In a previous post, “The Soft Landing“, I wrote about the future and about one potential scenario that I find disturbing: that militant, fundamentalist churches will grow at the expense of moderate and liberal ones, leaving behind a world split between atheism and angry, intolerant religion. In this post, I’ll again look to the future, this time to outline another possibility that I find worrisome in a different way.
In this scenario, both moderate and fundamentalist religion will decline together. But instead of secular humanism and rationalism growing in their place, a different belief system will fill the gap: not any kind of formal or organized religion, but a vague, amorphous, anything-goes kind of credulity. We already see devotees of such a belief system in the modern New Age and pagan movements, in the alternative-medicine and anti-vaccination camps, in the fans of TV psychics, alien abductees, ghost-believers, channelers, and preachers of the “law of attraction”. The members of all these groups may not have any specific beliefs in common, but what unites them is the conviction that personal intuition is a reliable guide to truth, as well as a willingness to form their own beliefs by picking and choosing whatever sounds good to them.
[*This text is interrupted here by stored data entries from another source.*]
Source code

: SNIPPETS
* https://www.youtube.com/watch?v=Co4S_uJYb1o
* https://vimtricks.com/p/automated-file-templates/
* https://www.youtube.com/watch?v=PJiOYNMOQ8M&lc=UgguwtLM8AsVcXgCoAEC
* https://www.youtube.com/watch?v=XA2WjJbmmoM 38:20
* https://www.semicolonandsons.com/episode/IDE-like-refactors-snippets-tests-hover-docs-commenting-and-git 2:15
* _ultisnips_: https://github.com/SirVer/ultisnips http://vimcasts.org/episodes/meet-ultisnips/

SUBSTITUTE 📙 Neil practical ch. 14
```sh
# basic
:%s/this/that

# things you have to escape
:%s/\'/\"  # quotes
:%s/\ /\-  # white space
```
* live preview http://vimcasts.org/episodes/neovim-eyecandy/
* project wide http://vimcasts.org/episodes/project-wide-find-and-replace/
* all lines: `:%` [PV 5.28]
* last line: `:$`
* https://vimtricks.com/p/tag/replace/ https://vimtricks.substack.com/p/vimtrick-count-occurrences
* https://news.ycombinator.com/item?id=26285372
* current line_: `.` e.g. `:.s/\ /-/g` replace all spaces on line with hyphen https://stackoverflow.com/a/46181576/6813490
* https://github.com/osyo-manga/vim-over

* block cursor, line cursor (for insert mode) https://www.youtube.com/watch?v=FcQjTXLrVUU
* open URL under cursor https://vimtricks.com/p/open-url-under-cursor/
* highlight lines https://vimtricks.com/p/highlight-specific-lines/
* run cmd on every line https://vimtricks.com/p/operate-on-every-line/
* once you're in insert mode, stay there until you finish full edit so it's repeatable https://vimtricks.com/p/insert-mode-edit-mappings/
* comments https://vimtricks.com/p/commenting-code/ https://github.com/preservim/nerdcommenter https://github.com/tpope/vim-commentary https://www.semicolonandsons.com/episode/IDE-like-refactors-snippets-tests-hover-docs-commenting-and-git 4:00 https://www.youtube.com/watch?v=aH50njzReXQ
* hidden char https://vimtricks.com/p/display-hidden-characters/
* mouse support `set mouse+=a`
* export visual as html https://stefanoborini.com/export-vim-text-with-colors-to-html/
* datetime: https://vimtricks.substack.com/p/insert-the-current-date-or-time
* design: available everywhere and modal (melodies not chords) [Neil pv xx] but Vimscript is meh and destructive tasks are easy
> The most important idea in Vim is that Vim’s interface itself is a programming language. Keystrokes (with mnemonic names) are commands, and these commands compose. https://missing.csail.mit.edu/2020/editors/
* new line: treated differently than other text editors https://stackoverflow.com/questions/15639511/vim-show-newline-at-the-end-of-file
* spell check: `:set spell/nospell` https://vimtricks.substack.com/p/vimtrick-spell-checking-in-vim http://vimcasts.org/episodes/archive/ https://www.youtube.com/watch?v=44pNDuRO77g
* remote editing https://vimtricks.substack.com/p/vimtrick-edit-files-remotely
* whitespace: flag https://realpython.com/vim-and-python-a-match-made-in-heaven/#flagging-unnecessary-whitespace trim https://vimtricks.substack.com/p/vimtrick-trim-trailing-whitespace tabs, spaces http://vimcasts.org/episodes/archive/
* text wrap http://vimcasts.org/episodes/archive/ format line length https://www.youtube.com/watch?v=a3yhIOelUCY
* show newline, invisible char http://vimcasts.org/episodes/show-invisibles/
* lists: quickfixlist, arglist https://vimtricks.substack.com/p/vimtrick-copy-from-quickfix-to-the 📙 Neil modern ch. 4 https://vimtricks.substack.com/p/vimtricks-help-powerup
A world such as this, instead of violence, would be more likely to suffer stagnation. Scientific discoveries would not be opposed by a rigid ideology, but diluted and drowned out by a society that cheerfully embraces every superstitious fad that sweeps by. For skeptics and rationalists, facing down such an amorphous enemy would be like cutting the heads off a hydra: for every one defeated, two more sprout in its place. And as more of society’s resources are diverted from genuinely valuable and productive endeavors to serve the cause of credulity, the pace of progress slows, knowledge fades, and people value science and critical thinking less and less. Ultimately, we could squander the legacy of the Enlightenment and end up in a new dark age like the one we so recently struggled up out of.
What can we do to avert this outcome? The most important principle, I feel, is that we need to keep in mind that our mission should be broader than just attacking whichever supernatural beliefs are causing the most harm. Even if we were successful at that, human beings can dream up an unlimited number of new beliefs to replace whichever ones we vanquish. To win the battle against superstition, we need to work towards a broader goal: a renewed allegiance to reason and the principles of critical thinking in society. We need not just to point out the bad ideas, but to give people the tools to tell the difference between good and bad ideas for themselves.
What this means for us is that, to promote a brighter future of reason, and not just more diversity of superstition, atheists should be guardians of good education. We should see it as our role to ensure that public schools are universal, secular, well-supplied, and staffed by qualified teachers with a curriculum based in science and reason. As well, we must support the effort to make higher education accessible and affordable to everyone. Doing anything else – abandoning the poor to underfunded and inadequate schools, trusting that the market will solve the problem, calling for the privatization of education – is to invite every kind of superstition to take root and grow in the fertile soil of uneducated minds. Surveys consistently show that more highly educated adults are more likely to be skeptics and atheists; the converse is true as well. In the long run, investing in an educated public is an effort that will pay genuine dividends to all of us.